§ TEXT EXCERPT
The face is idealized, but not as those of Polykleitos' statues. Augustus's face is not smoothed and shows details to indicate the individual features of Augustus. Art underwent important changes during Augustus's reign, with the extreme realism that dominated the Republican era giving way to Greek influence, as seen in the portraits of the emperors - idealizations summarizing all the virtues that should be possessed by the exceptional man worthy of governing the Empire.  In earlier portraits, Augustus allowed himself to be portrayed in monarchical fashion, but amended these with later more diplomatic images that represented him as  "primus inter pares".  The head and neck were produced separately in Parian marble and inserted to the torso.

Breastplate relief

The statue's iconography is frequently compared to that of the carmen saeculare by Horace, and commemorates Augustus's establishment of the Pax Romana.  The breastplate is carved in relief with numerous small figures depicting the return, thanks to the diplomacy of Augustus, of the Roman legionary eagles or aquilae lost to Parthia by Mark Antony in the 40s BC and by Crassus in 53 BC.

The figure in the centre, according to the most common interpretation, is the subjected Parthian king returning Crassus's standard to an armored Roman (possibly Tiberius, or symbolically Mars Ultor or the incarnation of the ideal legionary). Other theory sees in the male figure the ideal incarnation of the Roman legions.  This was a very popular subject in Augustan propaganda, as one of his greatest international successes, and had to be especially strongly emphasized, since Augustus had been deterred by Parthian military strength from the war which the Roman people had expected and had instead opted for diplomacy. Below the armed figure we can see a dog, or probably a wolf or, according to archaeologist Ascanio Modena Altieri, a she-wolf, nurse of Romulus and Remus. To the left and right sit mourning female figures.  A figure to one side with a sheathed sword personifies the peoples in the East (and possibly the Teutons) forced to pay tribute to Rome, and one on the other side with an unsheathed sword personifies the subjected peoples (the Celts).  From the top, clockwise, we see:
Caelus, the sky god, spreading the tent of the sky
Aurora and Luna
the personification of the subjected peoples
the goddess Diana
the earth goddess Ceres/Tellus - similarly represented on the Ara Pacis
Apollo, Augustus's patron
the personification of the tributary peoples
the sun god Sol
a Sphinx on each shoulder, representing the defeat of Cleopatra by Augustus

Interestingly, the cuirass is not solely frontal; there is a backside to the armor as well. On the bottom right side of the back of the cuirass, there is a helmeted trophy with a wing above, a carnyx on the left hip, and greaves against a tree trunk. There was an iron peg that is thought to have connected the statue to a wall. This is likely due to the back being unfinished 

None of these interpretations are undisputed.  The gods, however, probably all symbolize the continuity and logical consistency of the events - just as the sun and moon forever rise, so Roman successes are certain and divinely sanctioned.  Furthermore, these successes are connected with the wearer of this breastplate, Augustus.  The only active person is the Parthian king, implying that everything else is divinely desired and ordained.

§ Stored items
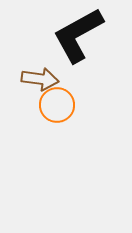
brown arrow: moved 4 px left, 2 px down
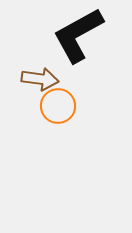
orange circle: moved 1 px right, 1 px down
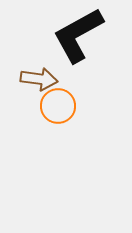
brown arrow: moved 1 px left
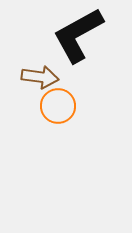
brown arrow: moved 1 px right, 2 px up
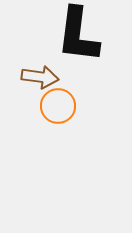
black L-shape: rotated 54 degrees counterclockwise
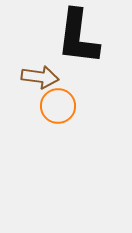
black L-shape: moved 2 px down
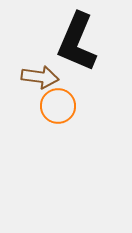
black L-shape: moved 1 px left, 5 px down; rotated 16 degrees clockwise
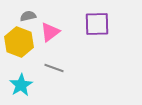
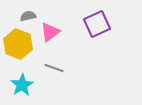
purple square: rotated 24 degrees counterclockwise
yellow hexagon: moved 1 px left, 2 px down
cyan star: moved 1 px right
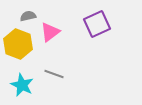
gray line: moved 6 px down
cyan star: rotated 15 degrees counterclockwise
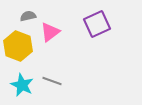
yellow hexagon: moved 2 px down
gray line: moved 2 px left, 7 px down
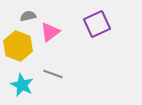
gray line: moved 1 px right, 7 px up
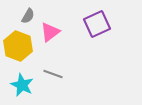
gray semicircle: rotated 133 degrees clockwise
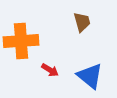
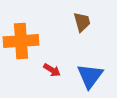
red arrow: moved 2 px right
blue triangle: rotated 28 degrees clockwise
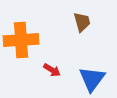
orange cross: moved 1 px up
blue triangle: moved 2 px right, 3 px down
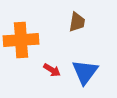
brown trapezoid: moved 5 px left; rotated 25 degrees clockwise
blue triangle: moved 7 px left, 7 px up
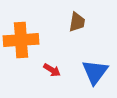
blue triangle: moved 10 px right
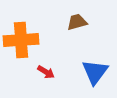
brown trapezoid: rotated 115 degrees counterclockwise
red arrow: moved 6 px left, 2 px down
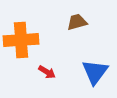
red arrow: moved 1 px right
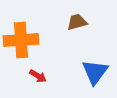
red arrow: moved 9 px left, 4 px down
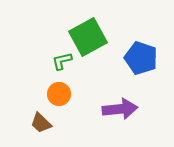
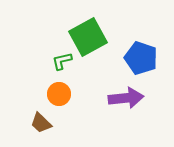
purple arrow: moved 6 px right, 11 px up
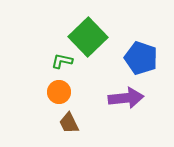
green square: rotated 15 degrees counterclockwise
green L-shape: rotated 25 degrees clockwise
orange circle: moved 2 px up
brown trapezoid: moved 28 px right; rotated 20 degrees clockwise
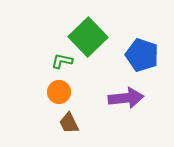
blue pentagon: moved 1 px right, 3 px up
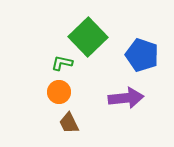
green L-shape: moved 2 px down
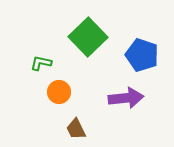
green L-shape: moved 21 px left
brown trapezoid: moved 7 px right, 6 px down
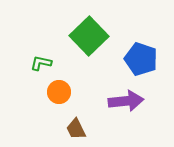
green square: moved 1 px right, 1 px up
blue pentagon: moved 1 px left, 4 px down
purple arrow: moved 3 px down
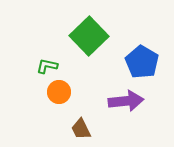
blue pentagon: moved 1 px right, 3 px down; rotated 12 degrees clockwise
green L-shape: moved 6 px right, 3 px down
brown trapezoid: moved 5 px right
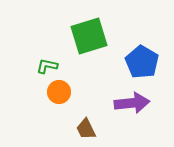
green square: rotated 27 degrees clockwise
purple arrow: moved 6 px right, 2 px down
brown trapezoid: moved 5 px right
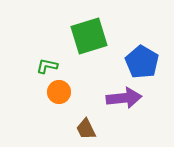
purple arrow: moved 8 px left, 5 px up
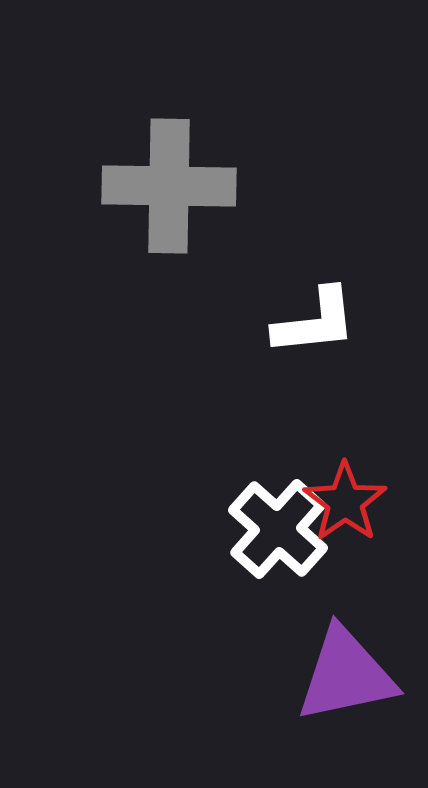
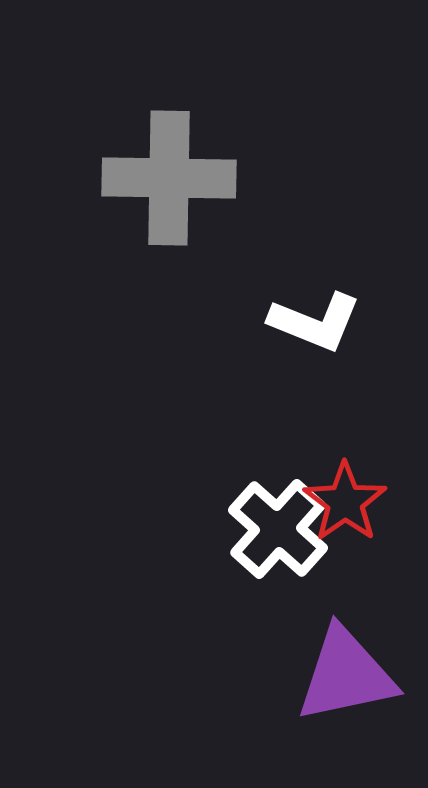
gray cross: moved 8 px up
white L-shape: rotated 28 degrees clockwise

--

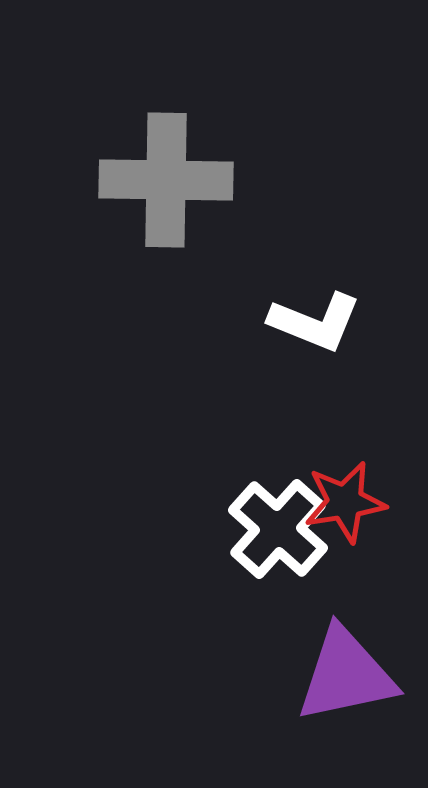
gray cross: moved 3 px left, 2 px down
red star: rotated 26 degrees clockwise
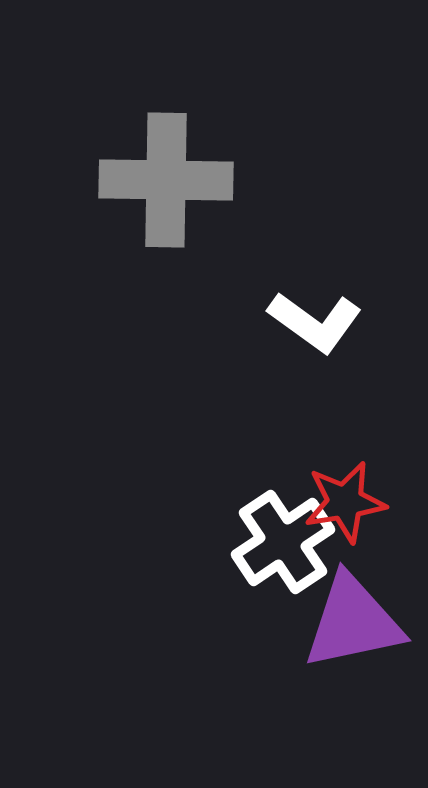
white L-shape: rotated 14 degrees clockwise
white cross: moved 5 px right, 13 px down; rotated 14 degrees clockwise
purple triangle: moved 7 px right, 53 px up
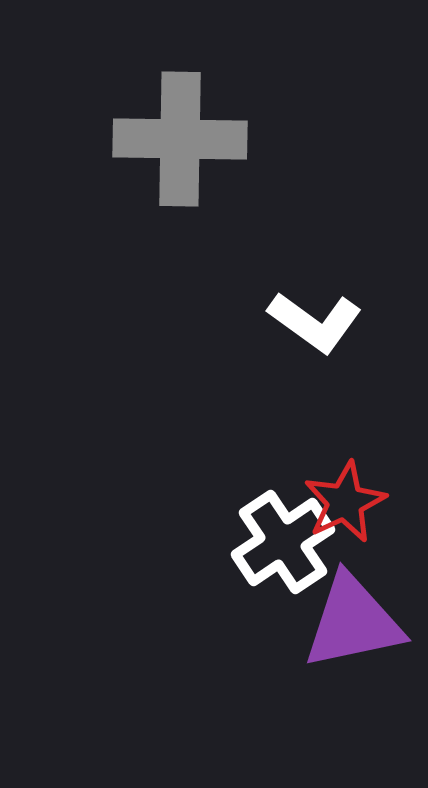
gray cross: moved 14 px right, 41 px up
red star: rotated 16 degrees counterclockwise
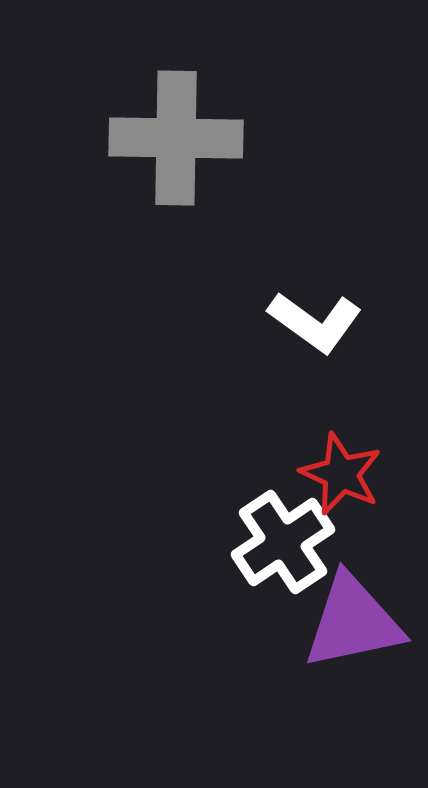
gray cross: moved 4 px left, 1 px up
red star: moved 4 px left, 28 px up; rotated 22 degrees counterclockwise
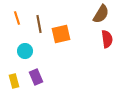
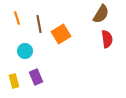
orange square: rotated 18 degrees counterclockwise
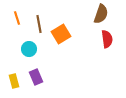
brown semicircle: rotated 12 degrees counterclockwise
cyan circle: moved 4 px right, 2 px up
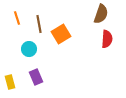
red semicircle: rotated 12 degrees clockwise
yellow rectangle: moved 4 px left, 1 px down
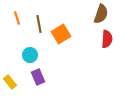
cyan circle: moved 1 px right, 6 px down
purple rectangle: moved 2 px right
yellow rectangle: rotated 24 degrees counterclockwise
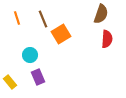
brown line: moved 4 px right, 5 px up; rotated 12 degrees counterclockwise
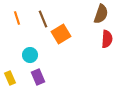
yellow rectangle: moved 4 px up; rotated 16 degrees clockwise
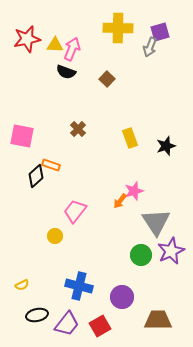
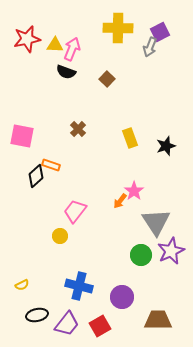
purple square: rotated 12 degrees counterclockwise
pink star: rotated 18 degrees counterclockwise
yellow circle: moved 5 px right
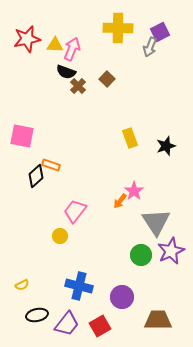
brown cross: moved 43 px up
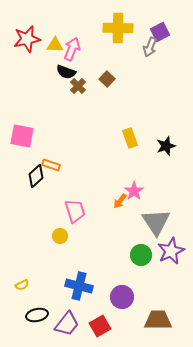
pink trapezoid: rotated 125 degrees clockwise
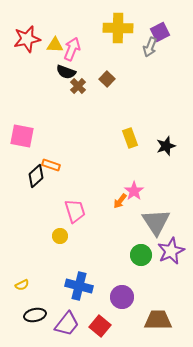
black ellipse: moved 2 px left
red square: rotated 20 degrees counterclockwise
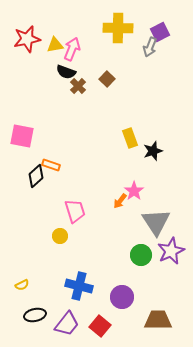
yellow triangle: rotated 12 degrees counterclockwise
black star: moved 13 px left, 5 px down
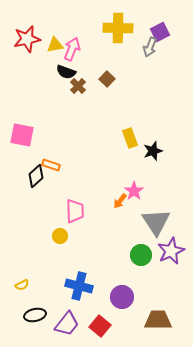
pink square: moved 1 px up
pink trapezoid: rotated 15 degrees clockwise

§ WRITTEN REQUEST
Repeat word for word the part of the passage on the statue of Augustus from "The face is" to "to the torso.".

§ EXERCISE RESPONSE
The face is idealized, but not as those of Polykleitos' statues. Augustus's face is not smoothed and shows details to indicate the individual features of Augustus. Art underwent important changes during Augustus's reign, with the extreme realism that dominated the Republican era giving way to Greek influence, as seen in the portraits of the emperors - idealizations summarizing all the virtues that should be possessed by the exceptional man worthy of governing the Empire.  In earlier portraits, Augustus allowed himself to be portrayed in monarchical fashion, but amended these with later more diplomatic images that represented him as  "primus inter pares".  The head and neck were produced separately in Parian marble and inserted to the torso.